== Segment start ==
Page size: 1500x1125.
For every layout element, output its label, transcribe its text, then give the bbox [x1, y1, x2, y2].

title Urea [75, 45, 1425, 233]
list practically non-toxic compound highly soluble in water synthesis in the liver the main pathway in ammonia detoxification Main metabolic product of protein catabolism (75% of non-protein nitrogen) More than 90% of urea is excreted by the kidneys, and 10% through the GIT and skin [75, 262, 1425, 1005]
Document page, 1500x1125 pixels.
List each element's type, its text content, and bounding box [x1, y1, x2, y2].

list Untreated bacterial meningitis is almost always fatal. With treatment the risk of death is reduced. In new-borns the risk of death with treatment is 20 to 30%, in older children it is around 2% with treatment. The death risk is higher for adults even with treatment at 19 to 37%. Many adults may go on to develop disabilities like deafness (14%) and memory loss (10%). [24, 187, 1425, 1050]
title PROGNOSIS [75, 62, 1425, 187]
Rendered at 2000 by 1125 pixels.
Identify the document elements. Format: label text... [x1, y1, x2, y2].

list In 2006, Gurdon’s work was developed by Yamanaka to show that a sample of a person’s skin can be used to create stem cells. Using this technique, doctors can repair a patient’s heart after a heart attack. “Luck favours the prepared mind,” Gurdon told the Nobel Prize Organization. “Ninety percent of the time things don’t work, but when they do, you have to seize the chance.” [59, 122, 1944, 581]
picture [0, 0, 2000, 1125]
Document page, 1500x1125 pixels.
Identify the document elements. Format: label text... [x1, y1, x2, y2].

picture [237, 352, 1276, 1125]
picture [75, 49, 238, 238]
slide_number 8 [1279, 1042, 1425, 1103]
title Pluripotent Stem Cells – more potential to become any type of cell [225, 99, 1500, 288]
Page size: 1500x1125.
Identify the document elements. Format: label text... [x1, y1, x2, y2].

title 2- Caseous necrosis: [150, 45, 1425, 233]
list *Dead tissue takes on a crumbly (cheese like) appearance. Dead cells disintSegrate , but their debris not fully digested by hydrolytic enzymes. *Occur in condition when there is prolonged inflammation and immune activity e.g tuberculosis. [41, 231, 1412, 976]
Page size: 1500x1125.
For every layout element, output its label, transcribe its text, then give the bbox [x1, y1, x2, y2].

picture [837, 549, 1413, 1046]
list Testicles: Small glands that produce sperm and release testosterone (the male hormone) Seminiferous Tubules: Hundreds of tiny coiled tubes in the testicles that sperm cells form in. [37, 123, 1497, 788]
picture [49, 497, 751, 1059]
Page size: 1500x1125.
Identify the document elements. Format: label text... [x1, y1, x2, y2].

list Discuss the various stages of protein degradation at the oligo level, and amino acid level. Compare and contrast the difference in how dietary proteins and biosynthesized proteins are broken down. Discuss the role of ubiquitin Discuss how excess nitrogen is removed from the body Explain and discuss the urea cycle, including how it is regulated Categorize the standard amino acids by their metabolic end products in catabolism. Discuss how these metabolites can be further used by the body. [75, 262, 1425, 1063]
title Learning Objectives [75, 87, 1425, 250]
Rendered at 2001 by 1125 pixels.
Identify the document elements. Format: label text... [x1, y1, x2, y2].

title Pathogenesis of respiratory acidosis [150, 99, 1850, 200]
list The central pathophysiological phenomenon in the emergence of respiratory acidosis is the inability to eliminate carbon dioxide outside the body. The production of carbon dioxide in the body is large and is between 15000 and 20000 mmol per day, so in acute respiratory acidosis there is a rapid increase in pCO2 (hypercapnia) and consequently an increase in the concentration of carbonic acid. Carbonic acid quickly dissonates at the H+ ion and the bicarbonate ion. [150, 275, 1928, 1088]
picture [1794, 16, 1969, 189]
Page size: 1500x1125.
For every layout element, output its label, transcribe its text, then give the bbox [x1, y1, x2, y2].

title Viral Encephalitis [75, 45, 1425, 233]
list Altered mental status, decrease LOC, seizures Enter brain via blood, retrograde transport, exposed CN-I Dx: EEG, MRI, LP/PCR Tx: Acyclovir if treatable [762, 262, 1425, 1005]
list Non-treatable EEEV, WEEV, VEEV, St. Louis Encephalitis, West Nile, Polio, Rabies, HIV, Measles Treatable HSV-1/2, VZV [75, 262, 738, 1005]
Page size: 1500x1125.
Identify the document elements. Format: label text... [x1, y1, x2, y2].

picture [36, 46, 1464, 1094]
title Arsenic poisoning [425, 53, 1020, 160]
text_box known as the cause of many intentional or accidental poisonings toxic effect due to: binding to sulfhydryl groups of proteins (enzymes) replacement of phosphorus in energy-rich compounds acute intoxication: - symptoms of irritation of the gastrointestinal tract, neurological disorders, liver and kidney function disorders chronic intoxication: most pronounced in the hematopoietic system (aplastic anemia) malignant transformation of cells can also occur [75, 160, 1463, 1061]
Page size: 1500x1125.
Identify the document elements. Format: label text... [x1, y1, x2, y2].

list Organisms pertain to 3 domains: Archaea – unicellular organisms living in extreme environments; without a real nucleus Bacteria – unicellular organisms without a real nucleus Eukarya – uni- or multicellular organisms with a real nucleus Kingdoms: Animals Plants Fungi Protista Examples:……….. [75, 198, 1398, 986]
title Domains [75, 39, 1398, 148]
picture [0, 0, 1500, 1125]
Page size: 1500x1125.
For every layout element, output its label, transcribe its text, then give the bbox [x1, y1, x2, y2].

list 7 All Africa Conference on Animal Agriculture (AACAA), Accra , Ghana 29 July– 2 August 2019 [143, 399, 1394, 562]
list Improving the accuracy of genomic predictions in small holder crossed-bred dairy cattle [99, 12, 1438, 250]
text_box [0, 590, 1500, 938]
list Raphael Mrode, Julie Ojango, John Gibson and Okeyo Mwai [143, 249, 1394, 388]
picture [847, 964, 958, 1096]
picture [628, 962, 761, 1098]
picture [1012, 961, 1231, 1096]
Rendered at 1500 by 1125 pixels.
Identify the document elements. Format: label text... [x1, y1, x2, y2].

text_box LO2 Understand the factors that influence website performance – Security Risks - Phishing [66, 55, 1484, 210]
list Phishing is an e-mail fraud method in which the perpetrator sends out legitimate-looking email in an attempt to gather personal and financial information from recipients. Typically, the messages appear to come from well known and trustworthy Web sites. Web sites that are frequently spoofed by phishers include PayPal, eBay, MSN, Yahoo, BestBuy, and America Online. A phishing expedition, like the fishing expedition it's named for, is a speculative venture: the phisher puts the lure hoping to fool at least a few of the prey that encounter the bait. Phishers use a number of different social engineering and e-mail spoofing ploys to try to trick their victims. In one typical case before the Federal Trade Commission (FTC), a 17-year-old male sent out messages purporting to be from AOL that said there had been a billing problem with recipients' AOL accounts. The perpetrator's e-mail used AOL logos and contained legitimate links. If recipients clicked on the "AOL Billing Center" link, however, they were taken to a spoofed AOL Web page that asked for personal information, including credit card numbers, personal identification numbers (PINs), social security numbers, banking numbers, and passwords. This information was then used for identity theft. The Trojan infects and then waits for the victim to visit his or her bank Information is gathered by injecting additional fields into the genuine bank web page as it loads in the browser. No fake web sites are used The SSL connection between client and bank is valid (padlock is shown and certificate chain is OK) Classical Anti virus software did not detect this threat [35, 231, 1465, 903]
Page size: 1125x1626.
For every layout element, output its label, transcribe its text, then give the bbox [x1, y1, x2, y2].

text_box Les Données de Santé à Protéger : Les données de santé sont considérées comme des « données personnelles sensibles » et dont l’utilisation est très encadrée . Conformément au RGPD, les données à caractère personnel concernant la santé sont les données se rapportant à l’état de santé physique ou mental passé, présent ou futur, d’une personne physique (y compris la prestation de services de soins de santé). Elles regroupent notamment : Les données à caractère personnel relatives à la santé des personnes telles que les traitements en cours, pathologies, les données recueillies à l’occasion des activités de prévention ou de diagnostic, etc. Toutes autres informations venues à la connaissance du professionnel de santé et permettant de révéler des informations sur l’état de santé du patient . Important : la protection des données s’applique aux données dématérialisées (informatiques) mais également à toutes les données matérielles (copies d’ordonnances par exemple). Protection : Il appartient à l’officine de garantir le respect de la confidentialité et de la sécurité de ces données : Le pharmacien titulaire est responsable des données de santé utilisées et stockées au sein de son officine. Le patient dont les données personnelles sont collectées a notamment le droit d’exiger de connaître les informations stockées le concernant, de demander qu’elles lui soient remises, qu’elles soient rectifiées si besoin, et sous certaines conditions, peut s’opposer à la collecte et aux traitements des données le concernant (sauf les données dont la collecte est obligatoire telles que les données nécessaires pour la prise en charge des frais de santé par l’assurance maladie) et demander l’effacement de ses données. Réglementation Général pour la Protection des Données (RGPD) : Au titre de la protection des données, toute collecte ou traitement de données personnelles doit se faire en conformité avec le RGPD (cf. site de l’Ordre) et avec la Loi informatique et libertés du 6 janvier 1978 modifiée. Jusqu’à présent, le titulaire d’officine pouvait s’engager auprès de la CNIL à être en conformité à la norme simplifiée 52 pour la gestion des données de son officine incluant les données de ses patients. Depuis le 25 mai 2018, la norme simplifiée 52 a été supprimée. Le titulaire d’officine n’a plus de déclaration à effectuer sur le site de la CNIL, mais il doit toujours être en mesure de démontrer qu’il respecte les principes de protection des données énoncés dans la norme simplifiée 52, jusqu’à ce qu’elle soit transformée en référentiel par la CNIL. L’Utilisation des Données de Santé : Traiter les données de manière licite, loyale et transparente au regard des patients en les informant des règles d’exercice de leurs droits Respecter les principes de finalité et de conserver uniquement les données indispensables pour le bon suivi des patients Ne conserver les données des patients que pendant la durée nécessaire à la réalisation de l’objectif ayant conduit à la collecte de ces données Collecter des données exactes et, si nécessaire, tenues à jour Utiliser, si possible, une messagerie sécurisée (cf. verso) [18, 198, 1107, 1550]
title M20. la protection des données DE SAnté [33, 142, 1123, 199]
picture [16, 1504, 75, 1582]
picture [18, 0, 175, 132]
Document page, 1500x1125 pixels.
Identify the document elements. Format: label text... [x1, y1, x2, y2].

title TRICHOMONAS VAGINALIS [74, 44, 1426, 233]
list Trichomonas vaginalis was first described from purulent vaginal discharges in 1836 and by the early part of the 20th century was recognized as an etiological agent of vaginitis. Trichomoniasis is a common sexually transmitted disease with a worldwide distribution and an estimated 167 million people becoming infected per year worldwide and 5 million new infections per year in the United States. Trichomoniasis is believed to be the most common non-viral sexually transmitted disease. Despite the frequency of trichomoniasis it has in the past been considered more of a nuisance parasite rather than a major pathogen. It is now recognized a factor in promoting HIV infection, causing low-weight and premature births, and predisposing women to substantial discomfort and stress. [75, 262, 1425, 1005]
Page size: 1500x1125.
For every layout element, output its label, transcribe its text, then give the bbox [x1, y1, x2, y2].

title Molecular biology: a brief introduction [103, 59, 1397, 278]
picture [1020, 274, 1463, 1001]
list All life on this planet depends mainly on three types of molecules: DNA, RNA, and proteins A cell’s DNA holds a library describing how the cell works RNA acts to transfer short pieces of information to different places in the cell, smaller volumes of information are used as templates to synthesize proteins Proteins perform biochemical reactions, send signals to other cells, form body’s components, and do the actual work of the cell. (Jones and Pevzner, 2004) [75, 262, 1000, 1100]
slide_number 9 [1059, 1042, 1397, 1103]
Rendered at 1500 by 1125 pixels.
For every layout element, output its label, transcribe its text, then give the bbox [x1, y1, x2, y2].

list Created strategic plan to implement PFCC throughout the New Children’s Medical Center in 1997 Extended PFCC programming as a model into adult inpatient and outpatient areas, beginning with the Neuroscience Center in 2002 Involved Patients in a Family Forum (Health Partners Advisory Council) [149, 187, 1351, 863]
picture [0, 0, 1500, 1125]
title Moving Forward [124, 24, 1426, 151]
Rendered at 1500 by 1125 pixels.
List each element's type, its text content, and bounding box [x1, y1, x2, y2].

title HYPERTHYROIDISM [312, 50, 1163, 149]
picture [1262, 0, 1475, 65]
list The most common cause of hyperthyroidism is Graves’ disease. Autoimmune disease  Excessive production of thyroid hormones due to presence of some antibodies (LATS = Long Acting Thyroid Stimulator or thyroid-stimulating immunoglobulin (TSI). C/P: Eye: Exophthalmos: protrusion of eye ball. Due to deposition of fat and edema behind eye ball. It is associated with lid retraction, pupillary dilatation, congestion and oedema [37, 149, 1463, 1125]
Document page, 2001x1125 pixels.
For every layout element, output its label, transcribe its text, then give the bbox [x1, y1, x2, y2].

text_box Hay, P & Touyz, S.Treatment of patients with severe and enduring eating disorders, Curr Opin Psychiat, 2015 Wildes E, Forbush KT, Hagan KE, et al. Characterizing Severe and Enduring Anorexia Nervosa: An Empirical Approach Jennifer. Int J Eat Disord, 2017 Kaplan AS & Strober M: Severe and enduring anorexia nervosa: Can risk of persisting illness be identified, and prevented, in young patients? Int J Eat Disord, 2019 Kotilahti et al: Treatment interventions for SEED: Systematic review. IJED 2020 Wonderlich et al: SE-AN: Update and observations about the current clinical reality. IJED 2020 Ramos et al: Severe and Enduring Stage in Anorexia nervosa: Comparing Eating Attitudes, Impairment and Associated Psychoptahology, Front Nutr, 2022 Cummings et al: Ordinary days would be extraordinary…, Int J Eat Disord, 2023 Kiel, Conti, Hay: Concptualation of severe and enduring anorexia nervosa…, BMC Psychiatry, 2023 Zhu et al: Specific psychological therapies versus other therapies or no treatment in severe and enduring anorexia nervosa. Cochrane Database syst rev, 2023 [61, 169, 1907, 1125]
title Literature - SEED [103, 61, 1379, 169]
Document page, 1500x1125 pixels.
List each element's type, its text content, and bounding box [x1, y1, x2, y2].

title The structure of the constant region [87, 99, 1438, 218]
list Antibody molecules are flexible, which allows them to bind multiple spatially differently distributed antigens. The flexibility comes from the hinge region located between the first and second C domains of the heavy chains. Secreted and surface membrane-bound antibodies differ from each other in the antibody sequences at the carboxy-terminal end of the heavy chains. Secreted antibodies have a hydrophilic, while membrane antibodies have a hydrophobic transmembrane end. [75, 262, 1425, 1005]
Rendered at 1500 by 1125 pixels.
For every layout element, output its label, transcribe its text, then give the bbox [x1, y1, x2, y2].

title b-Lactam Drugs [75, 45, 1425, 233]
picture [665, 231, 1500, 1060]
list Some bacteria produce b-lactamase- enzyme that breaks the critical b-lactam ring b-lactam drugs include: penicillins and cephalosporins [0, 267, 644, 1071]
== Segment end ==
■ Exercise prompt: Please reproduce exactly the lines from the first one of the records above through the line containing "Rendered at 2000 by 1125 pixels.", both included, and nothing else.

■ Solution:
Page size: 1500x1125.
For every layout element, output its label, transcribe its text, then give the bbox [x1, y1, x2, y2].

title Urea [75, 45, 1425, 233]
list practically non-toxic compound highly soluble in water synthesis in the liver the main pathway in ammonia detoxification Main metabolic product of protein catabolism (75% of non-protein nitrogen) More than 90% of urea is excreted by the kidneys, and 10% through the GIT and skin [75, 262, 1425, 1005]
Document page, 1500x1125 pixels.
List each element's type, its text content, and bounding box [x1, y1, x2, y2].

list Untreated bacterial meningitis is almost always fatal. With treatment the risk of death is reduced. In new-borns the risk of death with treatment is 20 to 30%, in older children it is around 2% with treatment. The death risk is higher for adults even with treatment at 19 to 37%. Many adults may go on to develop disabilities like deafness (14%) and memory loss (10%). [24, 187, 1425, 1050]
title PROGNOSIS [75, 62, 1425, 187]
Rendered at 2000 by 1125 pixels.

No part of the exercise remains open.